• _What is needed_
Word for word, restate the entries that follow.

===== Input material

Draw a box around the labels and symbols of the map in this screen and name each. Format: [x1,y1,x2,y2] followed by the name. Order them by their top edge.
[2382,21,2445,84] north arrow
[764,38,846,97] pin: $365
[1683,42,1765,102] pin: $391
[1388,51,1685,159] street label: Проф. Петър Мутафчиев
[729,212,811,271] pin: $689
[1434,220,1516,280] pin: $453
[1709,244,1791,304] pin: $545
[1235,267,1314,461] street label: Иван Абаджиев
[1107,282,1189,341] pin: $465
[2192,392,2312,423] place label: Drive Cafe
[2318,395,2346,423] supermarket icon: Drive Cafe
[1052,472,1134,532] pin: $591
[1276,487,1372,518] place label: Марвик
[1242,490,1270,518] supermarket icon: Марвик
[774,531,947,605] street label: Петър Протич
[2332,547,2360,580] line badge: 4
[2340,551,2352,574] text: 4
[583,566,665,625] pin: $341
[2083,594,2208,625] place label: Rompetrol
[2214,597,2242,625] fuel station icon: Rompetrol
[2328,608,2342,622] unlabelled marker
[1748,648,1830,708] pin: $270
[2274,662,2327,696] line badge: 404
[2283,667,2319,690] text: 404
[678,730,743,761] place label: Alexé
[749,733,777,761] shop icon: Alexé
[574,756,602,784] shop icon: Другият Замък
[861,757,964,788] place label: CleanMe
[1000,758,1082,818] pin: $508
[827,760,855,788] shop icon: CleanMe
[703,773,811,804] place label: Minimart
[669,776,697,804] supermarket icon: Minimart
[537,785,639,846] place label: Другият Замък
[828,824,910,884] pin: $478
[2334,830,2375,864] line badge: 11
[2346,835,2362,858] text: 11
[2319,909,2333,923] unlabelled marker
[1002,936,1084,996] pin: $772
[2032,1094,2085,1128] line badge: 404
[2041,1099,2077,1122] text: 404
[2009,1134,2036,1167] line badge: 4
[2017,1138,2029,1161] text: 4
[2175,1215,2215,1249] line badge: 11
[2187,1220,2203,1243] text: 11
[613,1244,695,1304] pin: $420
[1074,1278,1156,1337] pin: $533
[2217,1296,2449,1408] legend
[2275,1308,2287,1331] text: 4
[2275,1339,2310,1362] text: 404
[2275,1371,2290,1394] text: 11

==========

• _The answer_
Draw a box around the labels and symbols of the map in this screen and name each. Format: [x1,y1,x2,y2] followed by the name. Order them by their top edge.
[2382,21,2445,84] north arrow
[764,38,846,97] pin: $365
[1683,42,1765,102] pin: $391
[1388,51,1685,159] street label: Проф. Петър Мутафчиев
[729,212,811,271] pin: $689
[1434,220,1516,280] pin: $453
[1709,244,1791,304] pin: $545
[1235,267,1314,461] street label: Иван Абаджиев
[1107,282,1189,341] pin: $465
[2192,392,2312,423] place label: Drive Cafe
[2318,395,2346,423] supermarket icon: Drive Cafe
[1052,472,1134,532] pin: $591
[1276,487,1372,518] place label: Марвик
[1242,490,1270,518] supermarket icon: Марвик
[774,531,947,605] street label: Петър Протич
[2332,547,2360,580] line badge: 4
[2340,551,2352,574] text: 4
[583,566,665,625] pin: $341
[2083,594,2208,625] place label: Rompetrol
[2214,597,2242,625] fuel station icon: Rompetrol
[2328,608,2342,622] unlabelled marker
[1748,648,1830,708] pin: $270
[2274,662,2327,696] line badge: 404
[2283,667,2319,690] text: 404
[678,730,743,761] place label: Alexé
[749,733,777,761] shop icon: Alexé
[574,756,602,784] shop icon: Другият Замък
[861,757,964,788] place label: CleanMe
[1000,758,1082,818] pin: $508
[827,760,855,788] shop icon: CleanMe
[703,773,811,804] place label: Minimart
[669,776,697,804] supermarket icon: Minimart
[537,785,639,846] place label: Другият Замък
[828,824,910,884] pin: $478
[2334,830,2375,864] line badge: 11
[2346,835,2362,858] text: 11
[2319,909,2333,923] unlabelled marker
[1002,936,1084,996] pin: $772
[2032,1094,2085,1128] line badge: 404
[2041,1099,2077,1122] text: 404
[2009,1134,2036,1167] line badge: 4
[2017,1138,2029,1161] text: 4
[2175,1215,2215,1249] line badge: 11
[2187,1220,2203,1243] text: 11
[613,1244,695,1304] pin: $420
[1074,1278,1156,1337] pin: $533
[2217,1296,2449,1408] legend
[2275,1308,2287,1331] text: 4
[2275,1339,2310,1362] text: 404
[2275,1371,2290,1394] text: 11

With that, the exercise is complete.